When my DD confirmed her place at Swansea, she was told that she would be in a bubble with her flat (10 students).

She shares a kitchen but has her own bathroom.

She is fine and doesn’t feel isolated at all.

Are DCs who feel they have to isolate taking the guidance too far? Unless they are Covid + or are a close contact, they don’t need to isolate.

CraftyGin · 21/10/2020 18:59

@dolphinpose

OP, yes it is torture. My DS is in an empty flat and has gone from having a lovely first few weeks to feeling deeply alone and very low. Other flats have up to 10 people in. He has one other flatmate who is never there. So effectively, a bubble of 1.
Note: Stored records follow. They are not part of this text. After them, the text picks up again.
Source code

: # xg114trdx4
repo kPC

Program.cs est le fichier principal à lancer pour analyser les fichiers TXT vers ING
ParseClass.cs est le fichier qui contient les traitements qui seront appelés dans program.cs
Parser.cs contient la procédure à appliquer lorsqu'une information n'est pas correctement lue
If your DD's work is mainly online, how would they know if she was there or not? She can just log in from home. If there are issues due to safety regs (them needing to know who is in the building) she could argue that she has to go home for her MH. They can't insist she lose her place if she is keeping up with all her online work just because she leaves the HoR. There'd be an outcry. Could you collect her and have her self isolate at home for two weeks?

They are being shafted. The unis have not paid nearly enough attention to the reality of teenagers leaving home for the first time with no social structure, no contact, no variety, no support or security, but a twilight world they were not at all prepared for.

I feel so sorry for them.

If there has been an exodus in your DS’s flat, perhaps there has been similar in other flats and he can move into an empty slot.
Xenia · 22/10/2020 08:46

dolphin I think a legal test case on that might be useful - if it is lawful for a university to withdraw the university place from someone who goes home for 2 weeks when sick or mentally ill (if they can do that movement/journey lawfully other than university rules).